There is a wide range of misconceptions about what is safe and what is not. The matter is sufficiently complicated that a person should have professional advice. However, if there was no doctor going to be available to set a broken leg I presume you would go ahead and do the best you could. And if one had to build a bridge to get across a river and there was no structural engineer around, again I presume one would have a go at it.
Doctor's would like to have their x-ray machines available when setting a leg, and engineers would like to have their surveying equipment, specification guides, and computers or slide rules when they are building a bridge. So you can well imagine a radiological defense officer would like to have radiation detection equipment available when giving advice in a radiation defense situation.
However, if the advise, expertise, or equipment, is not available, one must go on. One rule of thumb is that if there is not enough fallout that you can see it, then there is not enough of it that it will kill you. Fallout is usually small grain dust or grit, often having a light color, but not always. It depends upon its source. The best place to spot it is on a smooth surface, like the hood of a car.
The more dense fallout is, probably the greater the hazard, although there isn't necessarily a direct correlation. It may fall thick enough that quite a little heap of it may be brushed up from a surface that is one foot square. It is possible to build, from common materials found around the home, an expedient radiation detection meter. The details for such a meter are found in books listed in the bibliography.
Even if one has commercially available radiation detection equipment there is still some considerable skill required in its use. For example, almost all survey equipment is designed to be used by an adult of normal stature. This means that if the equipment is held in the hand of a walking adult it will tell how much radiation is being received 3 1/2 feet above the ground, and particularly by the adults vital organs which are above that level. A child's or an infant's vital organs will be below that level and will be exposed to much more hazardous levels than an adult's. For this reason, if one is passing through an area that is suspected to have any radiation at all, a child should be carried on an adult's shoulders.
There is another rule of thumb that for every seven fold increase in time radioactivity will decrease by ten fold. This is called the seven/ten rule. This is based upon standard decay. It is useful as an example, for training, and in building theoretical models, but in actual practice the decay rate is likely to be something quite different. It is determined by the isotopic composition of the matter under consideration.
There is another commonly held misconception among semi-trained individuals that low levels of radiation cannot be rapidly fatal. Someone, after several days in the confines of a cramped expedient shelter, might conclude that because their meters now indicate a very low level of radioactivity (or perhaps no radioactivity if it is a high-range instrument), that it would now be all right to go outside and sleep on the ground in the cool breezes beneath the bright summer stars.

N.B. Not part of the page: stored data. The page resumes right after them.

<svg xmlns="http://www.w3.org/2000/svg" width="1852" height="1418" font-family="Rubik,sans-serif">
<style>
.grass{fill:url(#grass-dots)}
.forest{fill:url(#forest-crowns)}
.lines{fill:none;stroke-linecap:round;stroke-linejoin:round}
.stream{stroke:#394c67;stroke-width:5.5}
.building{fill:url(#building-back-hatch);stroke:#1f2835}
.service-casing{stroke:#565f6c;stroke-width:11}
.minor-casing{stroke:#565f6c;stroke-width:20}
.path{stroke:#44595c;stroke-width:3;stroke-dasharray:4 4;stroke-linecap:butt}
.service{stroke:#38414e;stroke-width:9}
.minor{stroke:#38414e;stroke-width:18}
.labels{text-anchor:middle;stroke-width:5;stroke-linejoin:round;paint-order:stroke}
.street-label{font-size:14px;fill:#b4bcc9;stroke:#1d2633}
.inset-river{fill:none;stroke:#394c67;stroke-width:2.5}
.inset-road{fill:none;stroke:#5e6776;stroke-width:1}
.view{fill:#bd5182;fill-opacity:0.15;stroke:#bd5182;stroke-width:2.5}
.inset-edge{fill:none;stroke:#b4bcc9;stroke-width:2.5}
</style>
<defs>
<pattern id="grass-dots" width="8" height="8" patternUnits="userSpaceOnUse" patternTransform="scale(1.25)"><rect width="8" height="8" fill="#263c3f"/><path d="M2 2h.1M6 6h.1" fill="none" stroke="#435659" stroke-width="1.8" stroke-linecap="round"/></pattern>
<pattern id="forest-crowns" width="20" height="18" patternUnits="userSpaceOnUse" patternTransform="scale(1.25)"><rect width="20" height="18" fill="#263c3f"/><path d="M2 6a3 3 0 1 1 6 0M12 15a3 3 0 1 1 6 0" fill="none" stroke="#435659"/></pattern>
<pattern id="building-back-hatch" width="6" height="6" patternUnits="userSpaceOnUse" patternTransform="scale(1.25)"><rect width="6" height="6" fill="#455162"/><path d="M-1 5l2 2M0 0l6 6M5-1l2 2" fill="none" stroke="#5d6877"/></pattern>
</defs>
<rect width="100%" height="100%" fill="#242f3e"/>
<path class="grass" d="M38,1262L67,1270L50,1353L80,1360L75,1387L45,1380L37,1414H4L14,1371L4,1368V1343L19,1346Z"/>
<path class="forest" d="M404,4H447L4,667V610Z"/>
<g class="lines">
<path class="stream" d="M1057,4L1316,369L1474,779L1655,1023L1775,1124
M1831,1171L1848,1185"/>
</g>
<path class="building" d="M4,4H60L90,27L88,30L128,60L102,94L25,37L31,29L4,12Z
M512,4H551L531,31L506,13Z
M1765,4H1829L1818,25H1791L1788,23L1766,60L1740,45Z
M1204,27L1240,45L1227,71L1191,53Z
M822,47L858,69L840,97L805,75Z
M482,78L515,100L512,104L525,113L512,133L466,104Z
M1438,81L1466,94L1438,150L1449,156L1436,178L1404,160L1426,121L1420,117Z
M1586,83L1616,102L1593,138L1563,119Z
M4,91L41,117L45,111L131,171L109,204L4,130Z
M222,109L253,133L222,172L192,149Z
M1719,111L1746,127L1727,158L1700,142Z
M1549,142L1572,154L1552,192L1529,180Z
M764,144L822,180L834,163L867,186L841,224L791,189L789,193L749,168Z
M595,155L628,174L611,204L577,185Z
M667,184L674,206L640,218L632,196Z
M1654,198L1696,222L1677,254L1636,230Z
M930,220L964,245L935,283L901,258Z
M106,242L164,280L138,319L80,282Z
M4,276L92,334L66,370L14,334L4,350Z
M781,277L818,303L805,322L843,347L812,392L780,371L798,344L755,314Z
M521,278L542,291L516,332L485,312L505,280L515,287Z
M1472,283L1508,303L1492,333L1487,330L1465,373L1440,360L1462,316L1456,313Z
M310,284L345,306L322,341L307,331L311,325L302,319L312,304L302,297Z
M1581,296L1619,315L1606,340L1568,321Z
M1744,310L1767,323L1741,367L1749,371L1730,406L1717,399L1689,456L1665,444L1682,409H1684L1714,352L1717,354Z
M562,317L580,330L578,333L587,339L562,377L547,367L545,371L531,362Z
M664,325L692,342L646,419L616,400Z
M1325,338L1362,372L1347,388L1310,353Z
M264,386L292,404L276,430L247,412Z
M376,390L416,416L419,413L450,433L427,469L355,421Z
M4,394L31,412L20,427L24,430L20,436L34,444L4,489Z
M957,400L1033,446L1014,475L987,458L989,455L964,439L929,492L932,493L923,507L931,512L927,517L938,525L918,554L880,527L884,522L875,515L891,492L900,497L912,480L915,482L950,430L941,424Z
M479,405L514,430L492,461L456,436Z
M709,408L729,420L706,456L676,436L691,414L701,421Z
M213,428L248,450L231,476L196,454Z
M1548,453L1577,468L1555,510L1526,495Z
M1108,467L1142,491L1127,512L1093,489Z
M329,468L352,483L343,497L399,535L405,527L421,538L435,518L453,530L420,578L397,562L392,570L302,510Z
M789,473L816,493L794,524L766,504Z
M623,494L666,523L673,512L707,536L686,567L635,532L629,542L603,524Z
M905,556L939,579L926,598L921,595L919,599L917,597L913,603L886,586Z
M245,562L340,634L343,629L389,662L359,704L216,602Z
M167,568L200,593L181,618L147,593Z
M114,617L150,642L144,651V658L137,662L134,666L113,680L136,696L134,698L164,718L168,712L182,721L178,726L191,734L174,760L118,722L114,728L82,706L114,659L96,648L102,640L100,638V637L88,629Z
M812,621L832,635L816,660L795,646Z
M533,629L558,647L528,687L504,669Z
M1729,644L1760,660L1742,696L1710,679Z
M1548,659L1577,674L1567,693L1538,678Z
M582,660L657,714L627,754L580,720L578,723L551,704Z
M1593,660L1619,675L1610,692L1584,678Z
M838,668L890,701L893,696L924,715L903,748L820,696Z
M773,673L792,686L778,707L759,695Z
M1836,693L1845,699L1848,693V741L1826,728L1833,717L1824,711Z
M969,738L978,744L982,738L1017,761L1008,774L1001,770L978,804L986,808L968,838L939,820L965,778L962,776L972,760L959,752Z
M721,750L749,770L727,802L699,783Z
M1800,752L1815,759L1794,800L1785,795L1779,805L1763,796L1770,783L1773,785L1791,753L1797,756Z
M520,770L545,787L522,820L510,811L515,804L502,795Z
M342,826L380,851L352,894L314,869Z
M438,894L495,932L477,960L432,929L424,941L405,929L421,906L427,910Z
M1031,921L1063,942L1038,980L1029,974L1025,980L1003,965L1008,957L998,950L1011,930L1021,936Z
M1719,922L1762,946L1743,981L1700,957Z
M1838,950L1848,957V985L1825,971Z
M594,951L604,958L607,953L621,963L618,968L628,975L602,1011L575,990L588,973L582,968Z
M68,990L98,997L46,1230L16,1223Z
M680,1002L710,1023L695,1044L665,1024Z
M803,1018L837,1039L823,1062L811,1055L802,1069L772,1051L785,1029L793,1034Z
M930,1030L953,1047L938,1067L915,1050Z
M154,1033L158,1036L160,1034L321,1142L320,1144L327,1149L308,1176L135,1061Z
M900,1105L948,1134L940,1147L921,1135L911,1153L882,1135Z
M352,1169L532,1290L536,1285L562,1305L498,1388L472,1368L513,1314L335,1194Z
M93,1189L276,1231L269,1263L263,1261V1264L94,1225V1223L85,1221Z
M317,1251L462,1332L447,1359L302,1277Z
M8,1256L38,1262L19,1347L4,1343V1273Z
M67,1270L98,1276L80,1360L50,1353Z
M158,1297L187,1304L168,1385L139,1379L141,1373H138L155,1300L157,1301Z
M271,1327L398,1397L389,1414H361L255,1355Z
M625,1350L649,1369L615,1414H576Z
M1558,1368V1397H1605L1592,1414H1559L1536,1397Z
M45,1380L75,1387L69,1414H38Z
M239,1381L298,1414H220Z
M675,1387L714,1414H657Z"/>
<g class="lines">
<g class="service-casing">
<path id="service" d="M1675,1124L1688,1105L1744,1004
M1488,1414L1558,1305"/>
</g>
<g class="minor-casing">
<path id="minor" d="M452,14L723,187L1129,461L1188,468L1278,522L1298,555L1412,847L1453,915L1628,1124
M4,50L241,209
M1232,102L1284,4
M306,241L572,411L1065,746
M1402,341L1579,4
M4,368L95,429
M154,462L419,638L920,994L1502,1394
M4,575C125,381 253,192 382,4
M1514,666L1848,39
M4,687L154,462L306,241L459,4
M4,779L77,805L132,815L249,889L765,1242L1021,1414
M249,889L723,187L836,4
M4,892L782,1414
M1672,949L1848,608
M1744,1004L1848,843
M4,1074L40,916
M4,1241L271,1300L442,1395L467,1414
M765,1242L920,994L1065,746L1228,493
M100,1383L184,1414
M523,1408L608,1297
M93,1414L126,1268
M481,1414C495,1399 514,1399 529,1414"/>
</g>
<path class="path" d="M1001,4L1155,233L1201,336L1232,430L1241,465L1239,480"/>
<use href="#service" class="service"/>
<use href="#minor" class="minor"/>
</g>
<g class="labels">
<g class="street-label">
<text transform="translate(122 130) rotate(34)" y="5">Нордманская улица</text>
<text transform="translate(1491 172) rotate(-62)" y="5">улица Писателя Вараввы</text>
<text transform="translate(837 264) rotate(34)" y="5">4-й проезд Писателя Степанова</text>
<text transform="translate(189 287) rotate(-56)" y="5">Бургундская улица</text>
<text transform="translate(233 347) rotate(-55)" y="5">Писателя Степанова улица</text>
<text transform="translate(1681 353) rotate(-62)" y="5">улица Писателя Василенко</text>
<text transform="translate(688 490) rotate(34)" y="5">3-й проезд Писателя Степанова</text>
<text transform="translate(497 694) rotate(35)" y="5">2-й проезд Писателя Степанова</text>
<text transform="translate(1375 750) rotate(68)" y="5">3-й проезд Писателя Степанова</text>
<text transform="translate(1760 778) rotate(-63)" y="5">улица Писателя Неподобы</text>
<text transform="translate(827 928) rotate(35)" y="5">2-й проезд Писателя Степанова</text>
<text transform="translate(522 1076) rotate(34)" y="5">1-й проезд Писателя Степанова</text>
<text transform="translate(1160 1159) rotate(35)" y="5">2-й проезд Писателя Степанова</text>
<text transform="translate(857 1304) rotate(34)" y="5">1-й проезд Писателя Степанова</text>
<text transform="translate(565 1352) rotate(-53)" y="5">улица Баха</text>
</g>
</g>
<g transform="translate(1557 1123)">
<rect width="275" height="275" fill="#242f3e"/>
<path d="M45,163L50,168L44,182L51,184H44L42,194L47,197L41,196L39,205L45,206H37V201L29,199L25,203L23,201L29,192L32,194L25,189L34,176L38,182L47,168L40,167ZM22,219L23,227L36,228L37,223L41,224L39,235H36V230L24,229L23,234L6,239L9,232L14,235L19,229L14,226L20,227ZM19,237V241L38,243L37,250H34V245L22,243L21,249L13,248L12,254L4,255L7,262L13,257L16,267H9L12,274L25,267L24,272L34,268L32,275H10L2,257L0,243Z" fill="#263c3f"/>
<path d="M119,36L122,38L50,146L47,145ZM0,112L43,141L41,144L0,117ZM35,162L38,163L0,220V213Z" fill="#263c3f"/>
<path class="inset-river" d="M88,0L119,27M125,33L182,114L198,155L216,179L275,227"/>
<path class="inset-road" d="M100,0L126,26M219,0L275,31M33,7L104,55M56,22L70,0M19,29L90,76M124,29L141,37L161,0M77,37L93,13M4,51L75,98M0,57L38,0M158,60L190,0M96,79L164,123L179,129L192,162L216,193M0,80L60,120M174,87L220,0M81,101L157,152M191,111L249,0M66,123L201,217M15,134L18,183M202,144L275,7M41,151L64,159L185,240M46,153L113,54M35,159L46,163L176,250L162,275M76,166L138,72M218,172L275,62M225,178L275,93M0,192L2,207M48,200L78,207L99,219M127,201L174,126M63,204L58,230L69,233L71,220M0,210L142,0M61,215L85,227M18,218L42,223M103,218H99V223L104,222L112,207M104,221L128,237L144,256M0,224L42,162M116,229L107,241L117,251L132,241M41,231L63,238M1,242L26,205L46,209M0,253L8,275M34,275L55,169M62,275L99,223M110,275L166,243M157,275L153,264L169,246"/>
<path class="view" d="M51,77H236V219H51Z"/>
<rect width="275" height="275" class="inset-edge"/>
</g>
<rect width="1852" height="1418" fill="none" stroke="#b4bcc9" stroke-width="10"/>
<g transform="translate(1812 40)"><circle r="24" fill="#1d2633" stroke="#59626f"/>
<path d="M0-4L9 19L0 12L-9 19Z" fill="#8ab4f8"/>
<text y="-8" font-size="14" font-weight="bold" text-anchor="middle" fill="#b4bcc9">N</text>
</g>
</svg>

The fallacy again arises from taking measurements at a level that assumes the vital organs are well above the radiation source. This is not the case when a person is stretched out on the ground for long hours of sleep. These long hours of low level radiation exposure to the vital organs will result in a fatality in just a few days.
Likewise, perfectly healthy adults who take infants out of the cramped, unpleasant, expedient shelter to allow them to play during the day on a blanket spread out on the ground will be quite shocked to see those infants sicken and die in just a few days while they themselves remain healthy. The infant's vital organs again being close to the weak radiation source for a long period while the adults' vital organs are being protected by distance.